At least this is how I read the docs: CREATE STREAM AS SELECT - ksqlDB Documentation

this is where I create the stream by combining 2 streams, which is backed with a topic.

the WITH (KAKFA_TOPIC=‘my_topic_name’) you reference i understood as way to create stream, consuming from a topic (backed by a topic for persistence as source), not output to a topic as destination.

thanks for the doc, will go scan it in the morning.

I’m trying to force the output topic to lower case.

G

There is CREATE STREAM <schema> and CREATE STREAM... AS SELECT. Both support the WITH clause. For the former, you can think of it as the “input topic” and for the later as the “result topic” when you specify the topic name.

1 Like

Solved… thanks @mjsax

All 3 streams, the 2 source and the 3rd combined.

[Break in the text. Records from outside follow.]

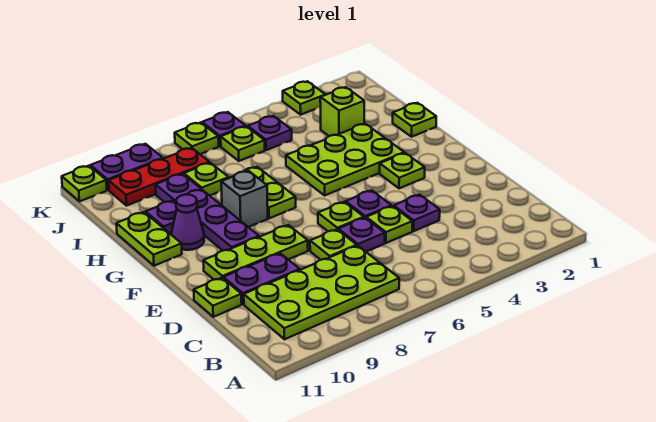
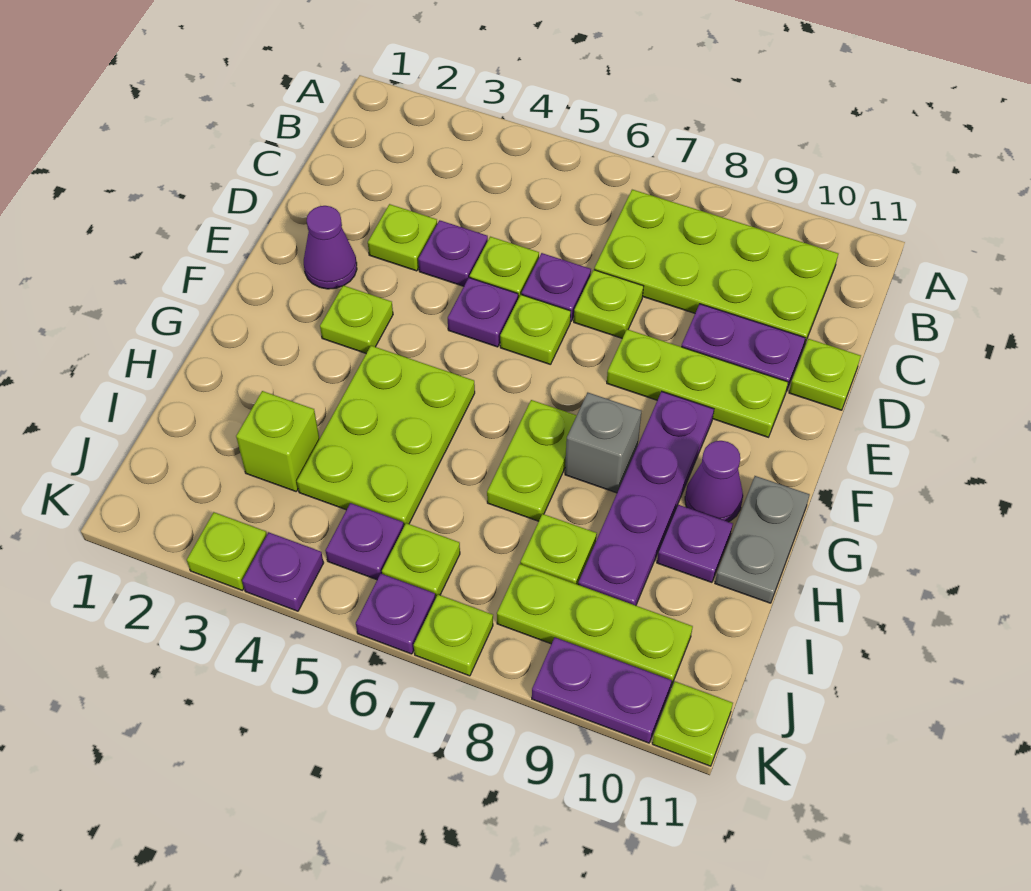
none -> purple cone E2 level 1
lime plate G3:H5 level 1 -> lime plate G4:I5 level 1
lime plate G11:H11 level 1 -> grey plate G11:H11 level 1
lime plate H1 level 1 -> lime plate D3 level 1
red plate J8:J10 level 1 -> lime plate J8:J10 level 1
none -> purple plate K4 level 1

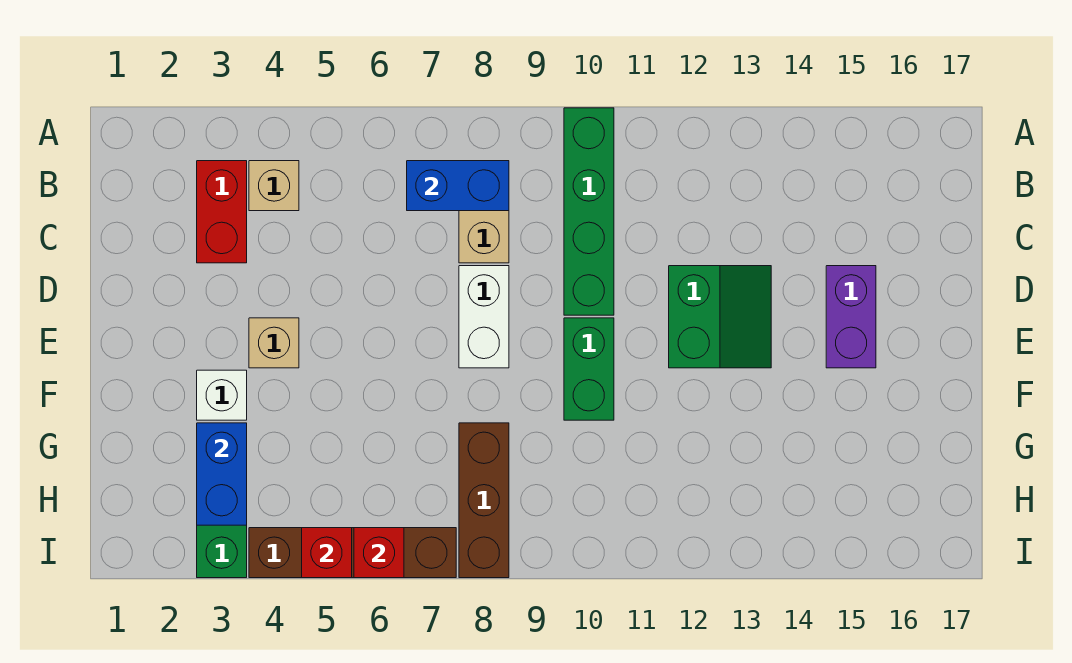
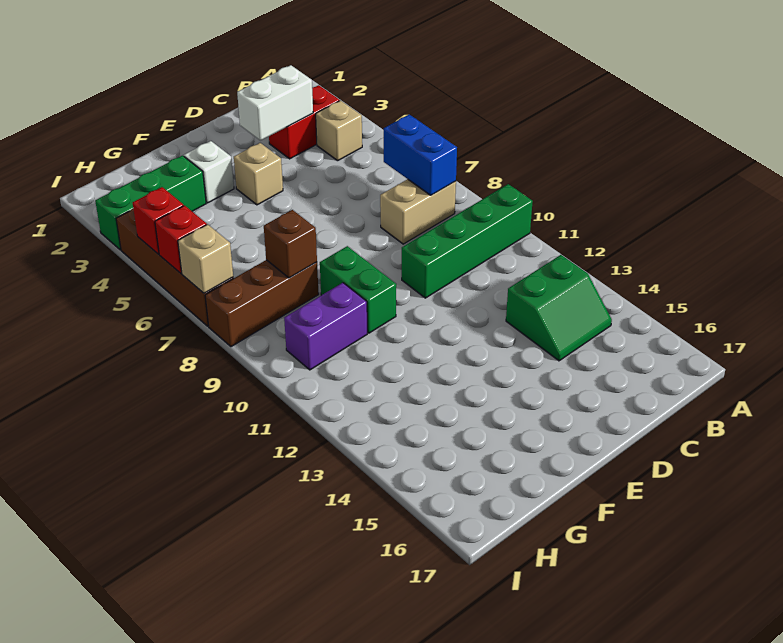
white brick D8:E8 level 1 -> white brick C3:D3 level 2
green slope D12:E13 level 1 top 12 -> green slope B13:C14 level 1 top 13
purple brick D15:E15 level 1 -> purple brick G10:H10 level 1
green brick E10:F10 level 1 -> green brick F9:F10 level 1
blue brick G3:H3 level 2 -> none
none -> brown brick G8 level 2
none -> tan brick I7 level 2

CREATE STREAM salesbaskets (
	   	InvoiceNumber VARCHAR,
	 	SaleDateTime VARCHAR,
	 	SaleTimestamp TIMESTAMP,
	  	TerminalPoint VARCHAR,
	   	Nett DOUBLE,
	  	Vat DOUBLE,
	 	Total DOUBLE,
       	Store STRUCT<
       		Id VARCHAR,
     		Name VARCHAR>,
     	Clerk STRUCT<
     		Id VARCHAR,
          	Name VARCHAR>,
    	BasketItems ARRAY< STRUCT<id VARCHAR,
        	Name VARCHAR,
          	Brand VARCHAR,
          	Category VARCHAR,
         	Price DOUBLE,
        	Quantity integer >>) 
WITH (KAFKA_TOPIC='salesbaskets',
		VALUE_FORMAT='JSON',
       	PARTITIONS=1);

CREATE STREAM salespayments	 (	
	      InvoiceNumber VARCHAR,
	      FinTransactionID VARCHAR,
	      PayDateTime VARCHAR,
	      PayTimestamp TIMESTAMP,
	      Paid DOUBLE )        
 WITH (KAFKA_TOPIC='salespayments',
       VALUE_FORMAT='JSON',
       PARTITIONS=1);
     
CREATE STREAM salescompleted WITH (KAFKA_TOPIC='salescompleted',
       VALUE_FORMAT='JSON',
       PARTITIONS=1)
       as  
select 
	b.InvoiceNumber InvNumber, 
	b.SaleDateTime,
	b.SaleTimestamp, 
	b.TerminalPoint,
	b.Nett,
	b.Vat,
	b.Total,
	b.store,
	b.clerk,
	b.BasketItems,
	p.FinTransactionID,
	p.PayDateTime,
	p.PayTimestamp,
	p.Paid
from 
	salespayments p INNER JOIN
	salesbaskets b
WITHIN 7 DAYS 
on b.InvoiceNumber = p.InvoiceNumber
emit changes;
1 Like

This topic was automatically closed 7 days after the last reply. New replies are no longer allowed.